I knew I didn’t really have time, but I also knew that I had promised myself to do more of the little things throughout my day that bring me joy. To actively choose to pamper myself whenever and however I can. And I knew that the cup of coffee, as small as it was, would bring a smile to my face and more pleasure to my day.

I pulled up my Starbucks app, and did a search for the nearest Starbucks. (I’m proud to admit I didn’t know where the nearest Starbucks was. I usually do.) I found one less than half a block out of my way, made the quick detour, checked out the line that was not too, too long, and got on it. I was going to indulge myself and buy, and enjoy, my cup of coffee.

As I waited in the not too, too long line, my mind wandered to how I had forgotten my banana. I had planned to bring a banana with me, as a snack, to tide me through the day of ill-timed meetings, one after another, all throughout the city. But I had forgotten the banana, left it sitting on the kitchen counter. Good news – I didn’t lambast myself for my slip in memory. Less good news – I didn’t have a banana and worried that I’d be hungry with nothing to tide me over.

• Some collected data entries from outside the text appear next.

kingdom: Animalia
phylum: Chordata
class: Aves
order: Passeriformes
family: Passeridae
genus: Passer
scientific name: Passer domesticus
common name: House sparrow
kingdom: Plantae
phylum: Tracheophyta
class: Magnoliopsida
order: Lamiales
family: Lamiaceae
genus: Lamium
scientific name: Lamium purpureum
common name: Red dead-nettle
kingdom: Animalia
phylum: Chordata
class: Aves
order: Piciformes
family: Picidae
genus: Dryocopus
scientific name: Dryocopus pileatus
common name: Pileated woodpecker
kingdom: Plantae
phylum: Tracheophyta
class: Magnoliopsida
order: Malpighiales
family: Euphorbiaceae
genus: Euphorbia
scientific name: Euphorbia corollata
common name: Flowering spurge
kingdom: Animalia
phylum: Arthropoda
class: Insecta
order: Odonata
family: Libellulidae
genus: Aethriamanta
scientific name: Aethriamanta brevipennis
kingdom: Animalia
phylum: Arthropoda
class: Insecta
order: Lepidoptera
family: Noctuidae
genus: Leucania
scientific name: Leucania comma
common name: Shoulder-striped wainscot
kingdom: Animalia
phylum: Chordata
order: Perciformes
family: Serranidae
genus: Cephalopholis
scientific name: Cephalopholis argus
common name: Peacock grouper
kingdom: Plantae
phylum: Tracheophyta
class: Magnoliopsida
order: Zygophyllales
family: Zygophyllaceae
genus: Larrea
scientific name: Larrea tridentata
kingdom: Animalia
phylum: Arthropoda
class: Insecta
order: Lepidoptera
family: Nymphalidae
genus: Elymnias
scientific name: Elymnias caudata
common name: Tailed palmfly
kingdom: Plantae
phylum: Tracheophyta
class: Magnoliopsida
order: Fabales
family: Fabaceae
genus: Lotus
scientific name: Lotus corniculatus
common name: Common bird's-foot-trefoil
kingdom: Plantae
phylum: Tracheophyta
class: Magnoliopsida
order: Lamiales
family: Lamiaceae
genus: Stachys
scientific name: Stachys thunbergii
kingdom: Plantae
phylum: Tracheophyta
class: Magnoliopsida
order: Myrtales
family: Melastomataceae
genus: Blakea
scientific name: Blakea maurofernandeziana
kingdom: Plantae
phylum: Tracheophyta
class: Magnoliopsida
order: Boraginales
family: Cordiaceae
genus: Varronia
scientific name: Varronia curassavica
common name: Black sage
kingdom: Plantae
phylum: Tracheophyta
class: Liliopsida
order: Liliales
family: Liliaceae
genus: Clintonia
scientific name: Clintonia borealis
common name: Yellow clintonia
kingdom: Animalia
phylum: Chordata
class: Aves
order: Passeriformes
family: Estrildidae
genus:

Fast forward – I got my coffee, with nearly enough time to make it to my client’s office and not be late. I hurried to his office, checked in at the reception, and sat down to wait for him, just under the wire. And then I saw his assistant coming down the stairs. She was, by the way, carrying some fruit – an orange and a banana.

“Matt got called into a 9am emergency phone call,” she told me. “Do you have flexibility to meet with him at 9:30 instead?” I told her I did, and realized that his change in plans had easily given me the time to get (and drink and enjoy) my cup of coffee. I was glad I had chosen to take care of me first, that I had taken the time to do what I really wanted to do.

And then she said, “Hey, they have tons of free breakfast, including fruit, upstairs. Do you want anything?” And before I could answer she continued. “Do you want this banana?” And handed it to me.

The universe gave me a banana. The universe gave me time to buy my coffee and a replacement banana for the one I left sitting on the counter at home.

There’s a message in a banana. I loudly heard it as I took the banana and smiled to myself. The universe was taking care of me. I was taken care of. I had been given the time to indulge in the cup of coffee that helped make my day a better day, and I had been given a banana when I needed it – without even having to ask.

The universe provides. There’s a message in a banana.